9. Be Empathetic To Lead kids into Self-Control:

Kids should be made to play these games at least twice a week and for a good 30 minutes session each. They learn to control anxiety, learn to make correct decisions and improvise on their self-control or discipline skills. The kids show improvement in quicker with such games. Shifting between the rules and working on their memory helps them to bring in a cognitive feature.

Be-Empathetic

10. Can Patience be The Key?

Waiting for something can be a good practice but not for too long. Every time we wait or learn to tolerate to wait by showing patience, it is indeed a form of self-control. To acquire patience, it requires you to melt and deal with the anxiety in you. If your kid isn’t patient enough to wait for you to serve the food in the plate and place it on the dining table, instead resort to shouting, they think they get what they want by doing so. And never learn self-control. And if the parent shouts back at the kid, then remember the #2 we mentioned.

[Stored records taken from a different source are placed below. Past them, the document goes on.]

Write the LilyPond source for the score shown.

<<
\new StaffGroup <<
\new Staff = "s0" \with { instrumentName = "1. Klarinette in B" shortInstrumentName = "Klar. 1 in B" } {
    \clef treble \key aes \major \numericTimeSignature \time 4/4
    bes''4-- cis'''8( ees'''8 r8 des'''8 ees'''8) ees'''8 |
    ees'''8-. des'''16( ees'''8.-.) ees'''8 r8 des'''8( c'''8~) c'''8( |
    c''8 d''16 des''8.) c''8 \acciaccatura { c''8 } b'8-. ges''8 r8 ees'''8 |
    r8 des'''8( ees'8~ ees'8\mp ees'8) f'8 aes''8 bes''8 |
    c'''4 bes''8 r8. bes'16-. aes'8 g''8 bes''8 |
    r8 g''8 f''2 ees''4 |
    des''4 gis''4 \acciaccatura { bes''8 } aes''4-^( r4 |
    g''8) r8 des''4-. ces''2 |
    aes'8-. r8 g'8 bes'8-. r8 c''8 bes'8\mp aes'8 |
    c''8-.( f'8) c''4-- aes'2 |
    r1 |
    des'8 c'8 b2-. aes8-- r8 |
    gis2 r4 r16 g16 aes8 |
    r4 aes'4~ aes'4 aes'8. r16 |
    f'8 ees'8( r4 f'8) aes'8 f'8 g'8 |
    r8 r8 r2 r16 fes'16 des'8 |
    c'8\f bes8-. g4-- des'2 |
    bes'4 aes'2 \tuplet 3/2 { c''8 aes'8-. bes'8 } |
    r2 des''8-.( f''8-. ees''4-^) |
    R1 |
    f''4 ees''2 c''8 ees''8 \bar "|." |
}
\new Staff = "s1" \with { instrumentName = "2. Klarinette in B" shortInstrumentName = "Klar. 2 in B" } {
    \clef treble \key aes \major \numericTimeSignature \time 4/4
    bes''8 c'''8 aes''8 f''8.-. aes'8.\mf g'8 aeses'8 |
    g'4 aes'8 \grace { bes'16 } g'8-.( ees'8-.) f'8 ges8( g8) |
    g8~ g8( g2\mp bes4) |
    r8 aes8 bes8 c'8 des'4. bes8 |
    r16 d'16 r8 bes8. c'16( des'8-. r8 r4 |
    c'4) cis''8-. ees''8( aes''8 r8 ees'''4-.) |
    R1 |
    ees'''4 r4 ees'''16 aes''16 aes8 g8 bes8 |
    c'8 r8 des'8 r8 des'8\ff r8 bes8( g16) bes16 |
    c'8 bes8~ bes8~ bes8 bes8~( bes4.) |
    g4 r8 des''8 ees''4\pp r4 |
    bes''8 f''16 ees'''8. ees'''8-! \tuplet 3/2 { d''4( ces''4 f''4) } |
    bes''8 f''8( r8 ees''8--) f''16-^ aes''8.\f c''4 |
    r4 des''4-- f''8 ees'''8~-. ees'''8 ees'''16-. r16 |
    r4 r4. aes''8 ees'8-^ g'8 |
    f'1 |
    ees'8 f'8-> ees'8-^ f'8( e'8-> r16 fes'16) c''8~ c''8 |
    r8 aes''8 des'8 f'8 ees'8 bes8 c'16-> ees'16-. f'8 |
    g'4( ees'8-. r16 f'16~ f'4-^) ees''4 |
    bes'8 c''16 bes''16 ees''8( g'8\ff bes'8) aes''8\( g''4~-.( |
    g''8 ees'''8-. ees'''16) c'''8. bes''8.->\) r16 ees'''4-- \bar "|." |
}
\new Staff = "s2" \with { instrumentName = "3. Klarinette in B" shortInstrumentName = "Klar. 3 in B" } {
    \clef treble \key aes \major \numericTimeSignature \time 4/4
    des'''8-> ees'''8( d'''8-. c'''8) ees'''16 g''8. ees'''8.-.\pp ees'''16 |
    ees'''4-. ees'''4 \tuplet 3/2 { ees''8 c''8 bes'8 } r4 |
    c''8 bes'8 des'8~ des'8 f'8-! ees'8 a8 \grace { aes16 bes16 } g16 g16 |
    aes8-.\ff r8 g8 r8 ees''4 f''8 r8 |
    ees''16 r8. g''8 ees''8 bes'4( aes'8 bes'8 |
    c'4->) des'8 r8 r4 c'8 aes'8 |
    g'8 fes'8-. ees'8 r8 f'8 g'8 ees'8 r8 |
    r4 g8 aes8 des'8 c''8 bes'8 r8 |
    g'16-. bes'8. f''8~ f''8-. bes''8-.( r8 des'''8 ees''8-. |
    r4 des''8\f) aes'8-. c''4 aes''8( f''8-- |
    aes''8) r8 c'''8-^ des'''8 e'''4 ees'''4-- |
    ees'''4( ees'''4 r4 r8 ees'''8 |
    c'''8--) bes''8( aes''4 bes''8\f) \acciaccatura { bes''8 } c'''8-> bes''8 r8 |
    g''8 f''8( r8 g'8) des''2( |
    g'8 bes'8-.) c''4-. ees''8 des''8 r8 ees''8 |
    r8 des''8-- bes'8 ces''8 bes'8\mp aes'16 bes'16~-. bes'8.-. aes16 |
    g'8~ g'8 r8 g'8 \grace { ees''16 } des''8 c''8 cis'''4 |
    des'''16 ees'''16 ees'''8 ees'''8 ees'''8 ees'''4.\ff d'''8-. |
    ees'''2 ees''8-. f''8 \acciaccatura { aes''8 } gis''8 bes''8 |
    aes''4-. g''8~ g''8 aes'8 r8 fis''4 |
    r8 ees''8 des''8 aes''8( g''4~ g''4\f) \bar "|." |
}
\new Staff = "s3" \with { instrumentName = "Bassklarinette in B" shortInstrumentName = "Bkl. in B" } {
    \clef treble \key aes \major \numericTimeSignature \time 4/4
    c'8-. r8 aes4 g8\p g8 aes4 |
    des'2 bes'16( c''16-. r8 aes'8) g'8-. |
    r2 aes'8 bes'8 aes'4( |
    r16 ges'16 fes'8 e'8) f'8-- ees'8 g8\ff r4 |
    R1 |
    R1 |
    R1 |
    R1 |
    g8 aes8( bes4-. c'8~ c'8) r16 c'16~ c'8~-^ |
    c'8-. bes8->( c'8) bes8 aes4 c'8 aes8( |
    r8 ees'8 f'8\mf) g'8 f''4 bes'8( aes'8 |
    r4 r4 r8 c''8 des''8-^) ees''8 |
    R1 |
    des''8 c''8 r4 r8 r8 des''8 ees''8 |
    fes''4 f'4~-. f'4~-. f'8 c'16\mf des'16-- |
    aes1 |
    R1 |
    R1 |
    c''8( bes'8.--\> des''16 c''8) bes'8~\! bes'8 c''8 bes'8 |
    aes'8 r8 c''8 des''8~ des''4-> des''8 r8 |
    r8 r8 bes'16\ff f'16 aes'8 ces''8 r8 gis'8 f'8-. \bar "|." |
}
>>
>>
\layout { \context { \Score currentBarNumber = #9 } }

Rather, say “You are hungry, I know, just that the food is ready and you have to give me a bit to serve it on the plate ….. come help me to arrange the table” This reassures the kid that they need to control their urge and concentrate on the ways to achieve their goal. Also teaching the valuable skill of self-distraction. Giving them a positive message is a must to lead to success.

There are a lot of examples of self-control in school for kids. To be in the school and study, the kid needs to control their impulsive nature and pay attention to follow the directions and learn. Kids are asked to do a lot of things that they are not absolutely willing to. However, they know their end results are for good and modulate accordingly, don’t they? Even though a kid might have an urge to play outdoors but he chooses to sit in the class and learn to control his desire to play for his own good. But he knows that they play can happen later in the evening too. Helping your kids to learn to manage themselves is a big chunk of their childhood learning!